ABOUT THIS EXERCISE:
Copy the lines below, word for word, from the first through the line containing "Functionality of the". Leave the pictures out.

(INPUT FOR THIS TASK begins)

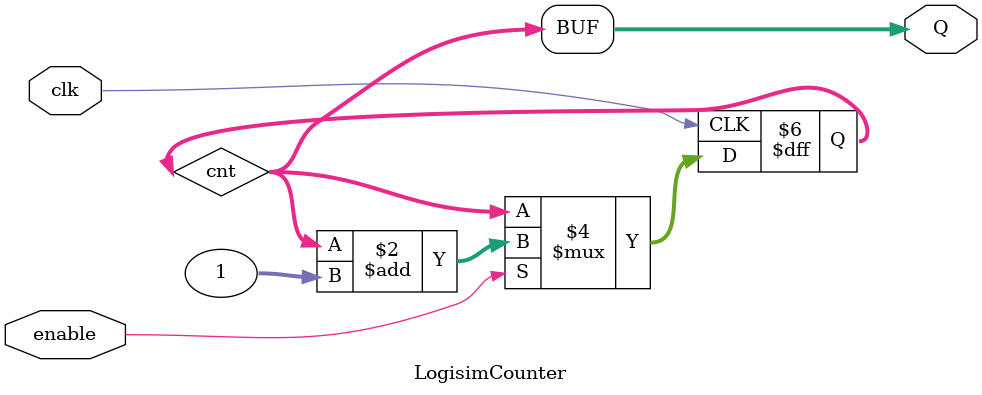
<source format=v>
/******************************************************************************
 ** Logisim goes FPGA automatic generated Verilog code                       **
 **                                                                          **
 ** Component : LogisimCounter                                               **
 **                                                                          **
 ******************************************************************************/

`timescale 1ns/1ps
module LogisimCounter(clk,enable,Q);

   /***************************************************************************
    ** Here all module parameters are defined with a dummy value             **
    ***************************************************************************/
  

   /***************************************************************************
    ** Here the inputs are defined                                           **
    ***************************************************************************/
   input clk,enable;
   output [31:0]Q;

   /***************************************************************************
    ** Here the internal wires are defined                                   **
    ***************************************************************************/
   reg [31:0]cnt;
   initial
   begin
   cnt=0;
   end
assign Q=cnt;
   /***************************************************************************
    ** Functionality of the counter:                                         **
    ** __Load_Count_|_mode                                                   **
    ** ____0____0___|_halt                                                   **
    ** ____0____1___|_count_up_(default)                                     **
    ** ____1____0___|load                                                    **
    ** ____1____1___|_count_down                                             **
    ***************************************************************************/

 always @(posedge clk)
begin
   if(enable)
   begin
   cnt<=cnt+1;
   end
end



endmodule

</source>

(INPUT FOR THIS TASK ends)

RESULT OF THIS TASK:
<source format=v>
/******************************************************************************
 ** Logisim goes FPGA automatic generated Verilog code                       **
 **                                                                          **
 ** Component : LogisimCounter                                               **
 **                                                                          **
 ******************************************************************************/

`timescale 1ns/1ps
module LogisimCounter(clk,enable,Q);

   /***************************************************************************
    ** Here all module parameters are defined with a dummy value             **
    ***************************************************************************/
  

   /***************************************************************************
    ** Here the inputs are defined                                           **
    ***************************************************************************/
   input clk,enable;
   output [31:0]Q;

   /***************************************************************************
    ** Here the internal wires are defined                                   **
    ***************************************************************************/
   reg [31:0]cnt;
   initial
   begin
   cnt=0;
   end
assign Q=cnt;
   /***************************************************************************
    ** Functionality of the counter:                                         **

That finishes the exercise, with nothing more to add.